*** SUPPLIED PASSAGE ***

Here are a couple of answers:
#include <stdint.h>
#include <stdio.h>
#include <math.h>
int IsInteger1(double n)
{
union
{
uint64_t i;
double d;
} u;
u.d = n;
int exponent = ((u.i >> 52) & 0x7FF) - 1023;
uint64_t mantissa = (u.i & 0x000FFFFFFFFFFFFFllu);
return n == 0.0 ||
exponent >= 52 ||
(exponent >= 0 && (mantissa << (12 + exponent)) == 0);
}
int IsInteger2(double n)
{
return n - (double)(int)n == 0.0;
}
int IsInteger3(double n)
{
return n - floor(n) == 0.0;
}
And a test harness:
#include <stdio.h>
#include <stdlib.h>
#include <sys/time.h>
int IsInteger1(double);
int IsInteger2(double);
int IsInteger3(double);
#define TIMEIT(expr, N) \
gettimeofday(&start, NULL); \
for(i = 0; i < N; i++) \
{ \
expr; \
} \
gettimeofday(&end, NULL); \
printf("%s: %f\n", #expr, (end.tv_sec - start.tv_sec) + 0.000001 * (end.tv_usec - start.tv_usec))
int main(int argc, char **argv)

*** End of SUPPLIED PASSAGE ***
*** RECORD EXCERPTS ***

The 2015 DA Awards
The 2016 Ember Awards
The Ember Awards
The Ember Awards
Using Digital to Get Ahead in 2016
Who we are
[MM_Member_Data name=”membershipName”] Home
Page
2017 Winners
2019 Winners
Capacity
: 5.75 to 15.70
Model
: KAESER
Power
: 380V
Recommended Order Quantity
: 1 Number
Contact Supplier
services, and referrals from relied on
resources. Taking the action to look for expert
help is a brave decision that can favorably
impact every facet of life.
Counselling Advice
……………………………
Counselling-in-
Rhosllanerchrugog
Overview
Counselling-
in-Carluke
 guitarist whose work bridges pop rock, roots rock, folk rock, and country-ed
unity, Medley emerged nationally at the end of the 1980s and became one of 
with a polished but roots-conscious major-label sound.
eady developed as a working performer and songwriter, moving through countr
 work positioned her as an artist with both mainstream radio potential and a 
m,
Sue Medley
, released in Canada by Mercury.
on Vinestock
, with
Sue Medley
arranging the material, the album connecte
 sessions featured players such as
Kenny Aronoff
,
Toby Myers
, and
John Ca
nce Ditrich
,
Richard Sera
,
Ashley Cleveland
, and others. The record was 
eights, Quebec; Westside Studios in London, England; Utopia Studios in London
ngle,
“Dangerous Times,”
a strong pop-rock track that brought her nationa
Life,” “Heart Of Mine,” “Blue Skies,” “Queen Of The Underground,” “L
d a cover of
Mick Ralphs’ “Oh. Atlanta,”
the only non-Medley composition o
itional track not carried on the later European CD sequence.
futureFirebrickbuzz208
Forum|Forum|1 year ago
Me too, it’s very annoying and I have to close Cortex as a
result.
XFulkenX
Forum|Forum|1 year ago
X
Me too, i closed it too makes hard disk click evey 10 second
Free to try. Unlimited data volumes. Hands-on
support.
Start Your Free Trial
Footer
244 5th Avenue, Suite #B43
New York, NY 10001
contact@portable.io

*** End of RECORD EXCERPTS ***

* **DESCRIPTION OF THE TASK**
Continue the forum answer about testing whether a double holds an integer value, starting right after its last line of code. None of the records are needed.

* **TASK RESULT**
{
const int N = 100000000;
struct timeval start, end;
int i;
double d = strtod(argv[1], NULL);
printf("d=%lf %d %d %d\n", d, IsInteger(d), IsInteger2(d), IsInteger3(d));
TIMEIT((void)0, N);
TIMEIT(IsInteger1(d), N);
TIMEIT(IsInteger2(d), N);
TIMEIT(IsInteger3(d), N);
return 0;
}
Compile as:
gcc isinteger.c -O3 -c -o isinteger.o
gcc main.c isinteger.o -o isinteger
My results, on an Intel Core Duo:
$ ./isinteger 12345
d=12345.000000 1 1 1
(void)0: 0.357215
IsInteger1(d): 2.017716
IsInteger2(d): 1.158590
IsInteger3(d): 2.746216
Conclusion: the bit twiddling isn't as fast as I might have guessed. The extra branches are probably what kills it, even though it avoids floating-point operations. FPUs are fast enough these days that doing a double
-to-int
conversion or a floor
really isn't that slow.